Kematian Alireza Tangsiri dikonfirmasi oleh Laksamana Brad Cooper, kepala Komando Pusat AS, yang mengatakan bahwa pembunuhan tersebut menempatkan angkatan laut Iran pada jalur kemunduran.
"Berminggu-minggu serangan AS dan Israel telah menghancurkan sebagian besar kapal besarnya dan menghilangkan banyak kemampuannya untuk memproyeksikan kekuatan," kata Brad Cooper.
Menteri Pertahanan Israel, Israel Katz, mengatakan Tangsiri gugur dalam serangan udara Israel pada Rabu (25/3/2026) malam. Katz menambahkan, operasi yang presisi dan mematikan itu juga menewaskan perwira tinggi angkatan laut lainnya.

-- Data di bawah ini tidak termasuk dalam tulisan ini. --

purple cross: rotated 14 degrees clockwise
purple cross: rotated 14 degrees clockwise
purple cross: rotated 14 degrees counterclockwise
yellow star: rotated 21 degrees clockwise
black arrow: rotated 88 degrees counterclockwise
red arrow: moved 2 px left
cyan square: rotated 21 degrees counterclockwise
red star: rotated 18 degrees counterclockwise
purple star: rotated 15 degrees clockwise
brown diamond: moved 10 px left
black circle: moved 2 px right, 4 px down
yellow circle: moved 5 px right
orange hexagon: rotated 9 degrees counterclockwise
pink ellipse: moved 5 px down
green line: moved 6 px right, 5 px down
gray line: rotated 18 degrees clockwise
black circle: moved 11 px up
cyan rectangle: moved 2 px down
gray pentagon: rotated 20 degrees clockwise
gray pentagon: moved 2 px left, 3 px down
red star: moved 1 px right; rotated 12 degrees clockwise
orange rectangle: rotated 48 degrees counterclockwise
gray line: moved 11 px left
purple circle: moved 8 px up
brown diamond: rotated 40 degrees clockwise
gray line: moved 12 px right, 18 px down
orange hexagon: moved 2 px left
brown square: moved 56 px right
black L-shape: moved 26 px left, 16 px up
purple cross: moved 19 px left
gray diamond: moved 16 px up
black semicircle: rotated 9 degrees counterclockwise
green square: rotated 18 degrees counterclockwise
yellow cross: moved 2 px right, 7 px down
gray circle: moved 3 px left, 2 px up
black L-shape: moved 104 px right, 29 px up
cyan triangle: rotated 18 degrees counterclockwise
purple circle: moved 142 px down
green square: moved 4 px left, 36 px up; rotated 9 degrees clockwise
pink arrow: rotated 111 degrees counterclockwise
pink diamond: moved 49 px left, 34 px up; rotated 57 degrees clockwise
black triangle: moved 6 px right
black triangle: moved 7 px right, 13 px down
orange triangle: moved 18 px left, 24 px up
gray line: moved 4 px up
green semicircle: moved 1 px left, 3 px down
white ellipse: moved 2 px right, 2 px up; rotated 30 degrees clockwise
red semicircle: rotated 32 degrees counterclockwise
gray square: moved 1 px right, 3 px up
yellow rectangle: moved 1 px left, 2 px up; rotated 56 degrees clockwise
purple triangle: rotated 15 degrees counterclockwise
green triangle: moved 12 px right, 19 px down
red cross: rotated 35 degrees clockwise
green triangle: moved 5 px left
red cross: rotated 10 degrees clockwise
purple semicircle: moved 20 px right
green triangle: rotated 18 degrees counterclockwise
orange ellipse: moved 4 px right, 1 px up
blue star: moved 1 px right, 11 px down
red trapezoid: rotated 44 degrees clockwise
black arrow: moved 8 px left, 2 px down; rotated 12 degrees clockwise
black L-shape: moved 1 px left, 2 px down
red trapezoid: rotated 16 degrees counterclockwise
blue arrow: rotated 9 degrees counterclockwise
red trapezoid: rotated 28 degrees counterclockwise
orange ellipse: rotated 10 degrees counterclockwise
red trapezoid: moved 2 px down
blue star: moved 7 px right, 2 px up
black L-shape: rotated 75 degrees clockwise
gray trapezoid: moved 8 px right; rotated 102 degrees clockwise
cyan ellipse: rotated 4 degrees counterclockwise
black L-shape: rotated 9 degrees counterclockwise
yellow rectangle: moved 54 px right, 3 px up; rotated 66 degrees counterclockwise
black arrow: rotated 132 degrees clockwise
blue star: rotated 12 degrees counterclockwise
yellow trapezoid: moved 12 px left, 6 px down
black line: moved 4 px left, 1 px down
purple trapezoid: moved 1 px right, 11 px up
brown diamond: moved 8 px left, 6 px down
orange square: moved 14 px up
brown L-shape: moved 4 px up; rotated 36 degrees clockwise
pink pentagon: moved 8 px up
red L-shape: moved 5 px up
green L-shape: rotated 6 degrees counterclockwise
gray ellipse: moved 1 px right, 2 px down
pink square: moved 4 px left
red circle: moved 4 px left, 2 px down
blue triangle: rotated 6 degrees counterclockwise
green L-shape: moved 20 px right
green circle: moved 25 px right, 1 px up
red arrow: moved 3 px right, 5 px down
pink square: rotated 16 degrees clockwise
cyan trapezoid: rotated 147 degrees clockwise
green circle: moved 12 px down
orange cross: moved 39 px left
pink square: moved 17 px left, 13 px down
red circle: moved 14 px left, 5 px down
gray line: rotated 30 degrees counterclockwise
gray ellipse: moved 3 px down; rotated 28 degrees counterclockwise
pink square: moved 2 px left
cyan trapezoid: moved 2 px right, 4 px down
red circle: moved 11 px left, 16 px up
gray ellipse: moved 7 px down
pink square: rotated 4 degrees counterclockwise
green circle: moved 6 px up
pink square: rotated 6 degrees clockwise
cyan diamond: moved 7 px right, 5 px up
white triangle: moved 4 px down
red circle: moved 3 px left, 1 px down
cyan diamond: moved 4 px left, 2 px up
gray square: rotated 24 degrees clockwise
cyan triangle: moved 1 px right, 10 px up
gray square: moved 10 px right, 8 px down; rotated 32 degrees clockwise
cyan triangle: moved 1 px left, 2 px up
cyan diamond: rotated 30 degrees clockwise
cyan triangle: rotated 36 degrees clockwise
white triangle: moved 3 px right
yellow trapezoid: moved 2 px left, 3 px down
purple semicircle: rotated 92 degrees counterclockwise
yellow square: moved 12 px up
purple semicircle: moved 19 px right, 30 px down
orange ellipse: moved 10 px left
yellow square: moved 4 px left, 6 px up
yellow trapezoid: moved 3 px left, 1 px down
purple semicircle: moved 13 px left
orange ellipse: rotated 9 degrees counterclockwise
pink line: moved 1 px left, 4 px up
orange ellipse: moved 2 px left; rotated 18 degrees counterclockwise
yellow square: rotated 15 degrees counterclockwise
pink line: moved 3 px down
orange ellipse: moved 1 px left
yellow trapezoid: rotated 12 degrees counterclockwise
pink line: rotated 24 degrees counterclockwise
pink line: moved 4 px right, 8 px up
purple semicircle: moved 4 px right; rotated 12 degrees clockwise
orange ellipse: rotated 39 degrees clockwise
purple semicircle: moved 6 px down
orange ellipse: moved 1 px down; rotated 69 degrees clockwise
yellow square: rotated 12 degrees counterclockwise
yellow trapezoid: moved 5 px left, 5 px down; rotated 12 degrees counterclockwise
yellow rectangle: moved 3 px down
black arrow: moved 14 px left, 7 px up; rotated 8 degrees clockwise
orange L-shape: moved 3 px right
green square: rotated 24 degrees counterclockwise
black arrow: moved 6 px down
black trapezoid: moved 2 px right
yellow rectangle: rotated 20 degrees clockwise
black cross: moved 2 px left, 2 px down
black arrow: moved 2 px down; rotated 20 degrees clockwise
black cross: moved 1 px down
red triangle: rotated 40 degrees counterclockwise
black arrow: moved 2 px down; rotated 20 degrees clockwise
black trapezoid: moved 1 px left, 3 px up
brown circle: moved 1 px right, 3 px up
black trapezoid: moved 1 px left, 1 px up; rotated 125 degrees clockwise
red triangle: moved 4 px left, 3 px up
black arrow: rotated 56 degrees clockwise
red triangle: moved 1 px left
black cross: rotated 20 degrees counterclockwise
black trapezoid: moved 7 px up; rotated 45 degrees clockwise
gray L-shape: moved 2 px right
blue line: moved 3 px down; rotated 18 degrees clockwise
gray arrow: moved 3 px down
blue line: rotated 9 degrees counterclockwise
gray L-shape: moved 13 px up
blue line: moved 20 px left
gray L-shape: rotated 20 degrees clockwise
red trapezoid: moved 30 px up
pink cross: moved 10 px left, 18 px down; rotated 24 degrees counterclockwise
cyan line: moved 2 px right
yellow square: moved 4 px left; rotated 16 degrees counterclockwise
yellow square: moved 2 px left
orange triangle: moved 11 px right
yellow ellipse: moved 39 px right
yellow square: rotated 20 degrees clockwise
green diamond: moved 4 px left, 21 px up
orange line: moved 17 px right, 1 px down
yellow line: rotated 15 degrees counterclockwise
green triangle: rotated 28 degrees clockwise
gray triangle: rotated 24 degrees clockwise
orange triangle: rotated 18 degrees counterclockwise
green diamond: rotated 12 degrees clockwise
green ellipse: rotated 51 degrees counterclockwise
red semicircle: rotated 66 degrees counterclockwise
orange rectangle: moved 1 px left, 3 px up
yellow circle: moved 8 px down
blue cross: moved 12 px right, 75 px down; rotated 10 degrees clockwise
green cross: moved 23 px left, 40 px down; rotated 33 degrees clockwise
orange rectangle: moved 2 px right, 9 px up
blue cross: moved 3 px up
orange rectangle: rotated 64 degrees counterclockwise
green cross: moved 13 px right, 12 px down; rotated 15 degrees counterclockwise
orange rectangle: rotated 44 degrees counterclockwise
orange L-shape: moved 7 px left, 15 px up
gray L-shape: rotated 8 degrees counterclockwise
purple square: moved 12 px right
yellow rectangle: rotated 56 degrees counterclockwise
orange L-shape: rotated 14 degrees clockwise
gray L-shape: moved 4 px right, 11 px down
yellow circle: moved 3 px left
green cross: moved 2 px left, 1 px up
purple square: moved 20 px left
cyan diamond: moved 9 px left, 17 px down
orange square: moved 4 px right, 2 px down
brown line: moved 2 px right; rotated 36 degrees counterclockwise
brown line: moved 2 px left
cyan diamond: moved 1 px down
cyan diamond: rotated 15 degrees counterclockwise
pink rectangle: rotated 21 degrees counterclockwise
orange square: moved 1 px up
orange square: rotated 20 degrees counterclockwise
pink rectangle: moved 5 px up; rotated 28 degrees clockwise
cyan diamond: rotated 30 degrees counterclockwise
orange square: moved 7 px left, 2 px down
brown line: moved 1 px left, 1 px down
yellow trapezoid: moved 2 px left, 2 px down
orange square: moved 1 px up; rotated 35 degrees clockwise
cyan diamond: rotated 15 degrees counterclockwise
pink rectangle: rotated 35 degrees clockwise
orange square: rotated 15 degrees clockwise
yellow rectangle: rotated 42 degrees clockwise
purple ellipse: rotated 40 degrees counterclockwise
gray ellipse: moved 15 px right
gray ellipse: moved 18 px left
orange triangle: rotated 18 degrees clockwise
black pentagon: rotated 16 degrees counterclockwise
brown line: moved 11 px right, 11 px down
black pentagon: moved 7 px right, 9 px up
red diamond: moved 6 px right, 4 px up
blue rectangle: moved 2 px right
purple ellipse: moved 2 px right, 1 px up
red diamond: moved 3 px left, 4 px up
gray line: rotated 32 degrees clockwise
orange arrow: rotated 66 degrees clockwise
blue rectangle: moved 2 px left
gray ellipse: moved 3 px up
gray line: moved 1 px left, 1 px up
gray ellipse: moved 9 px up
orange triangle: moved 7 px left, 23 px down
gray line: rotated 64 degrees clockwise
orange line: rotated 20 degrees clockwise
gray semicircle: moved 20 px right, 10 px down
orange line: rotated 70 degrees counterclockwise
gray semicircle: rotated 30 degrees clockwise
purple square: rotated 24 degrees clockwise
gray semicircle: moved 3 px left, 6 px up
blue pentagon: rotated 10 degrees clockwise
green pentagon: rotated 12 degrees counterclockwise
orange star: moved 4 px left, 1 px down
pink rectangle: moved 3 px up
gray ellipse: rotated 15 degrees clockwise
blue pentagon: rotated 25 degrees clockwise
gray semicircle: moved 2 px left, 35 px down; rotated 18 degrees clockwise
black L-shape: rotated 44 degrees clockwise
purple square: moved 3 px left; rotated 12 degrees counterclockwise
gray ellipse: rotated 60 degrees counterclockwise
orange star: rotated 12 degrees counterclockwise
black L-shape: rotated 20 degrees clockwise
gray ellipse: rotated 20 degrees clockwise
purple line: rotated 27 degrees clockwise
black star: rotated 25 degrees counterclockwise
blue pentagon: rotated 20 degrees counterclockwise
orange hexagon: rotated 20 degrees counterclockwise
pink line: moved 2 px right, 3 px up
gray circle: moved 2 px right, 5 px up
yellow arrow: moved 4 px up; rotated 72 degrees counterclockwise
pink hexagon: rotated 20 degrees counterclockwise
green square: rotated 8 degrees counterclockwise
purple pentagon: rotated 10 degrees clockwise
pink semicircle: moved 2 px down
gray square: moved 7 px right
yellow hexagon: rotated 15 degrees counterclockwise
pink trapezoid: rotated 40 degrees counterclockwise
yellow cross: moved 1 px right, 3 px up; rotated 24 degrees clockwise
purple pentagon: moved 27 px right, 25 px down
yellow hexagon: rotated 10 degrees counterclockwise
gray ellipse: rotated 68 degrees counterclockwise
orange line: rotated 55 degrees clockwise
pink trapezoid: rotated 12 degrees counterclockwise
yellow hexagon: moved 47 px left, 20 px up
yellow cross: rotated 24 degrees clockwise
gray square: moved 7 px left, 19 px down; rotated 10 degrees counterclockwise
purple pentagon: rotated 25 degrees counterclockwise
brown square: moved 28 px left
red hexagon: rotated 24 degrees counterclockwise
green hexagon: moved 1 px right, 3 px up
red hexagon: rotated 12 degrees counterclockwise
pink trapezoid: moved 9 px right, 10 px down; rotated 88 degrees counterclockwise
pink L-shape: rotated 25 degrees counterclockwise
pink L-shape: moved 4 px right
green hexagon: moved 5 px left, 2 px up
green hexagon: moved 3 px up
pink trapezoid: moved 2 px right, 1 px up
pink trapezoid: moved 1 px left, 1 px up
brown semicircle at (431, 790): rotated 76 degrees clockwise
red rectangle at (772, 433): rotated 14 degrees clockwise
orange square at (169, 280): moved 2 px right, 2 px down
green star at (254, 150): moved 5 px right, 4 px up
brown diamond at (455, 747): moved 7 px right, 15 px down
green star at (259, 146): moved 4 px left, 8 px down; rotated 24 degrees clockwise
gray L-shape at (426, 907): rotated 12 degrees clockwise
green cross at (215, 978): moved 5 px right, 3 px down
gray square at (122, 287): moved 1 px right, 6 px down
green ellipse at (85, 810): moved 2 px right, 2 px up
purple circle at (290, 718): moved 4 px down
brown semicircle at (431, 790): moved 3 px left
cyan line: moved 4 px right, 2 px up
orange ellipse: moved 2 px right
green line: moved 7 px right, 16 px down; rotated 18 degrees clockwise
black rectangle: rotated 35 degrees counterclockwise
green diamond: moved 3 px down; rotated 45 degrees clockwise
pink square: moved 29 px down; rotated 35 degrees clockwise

“Orang yang secara langsung bertanggung jawab atas operasi teroris penanaman ranjau dan pemblokiran Selat Hormuz terhadap pelayaran telah diledakkan dan dieliminasi.”
Israel mengatakan kepala intelijen angkatan laut Iran, Behnam Rezaei, juga gugur.
Rezaei memiliki otoritas pengetahuan utama dalam intelijen maritim.
Iran belum mengonfirmasi pembunuhan tersebut.
Dalam beberapa hari terakhir, pasukan Israel telah melakukan beberapa serangan yang menargetkan aset angkatan laut Iran.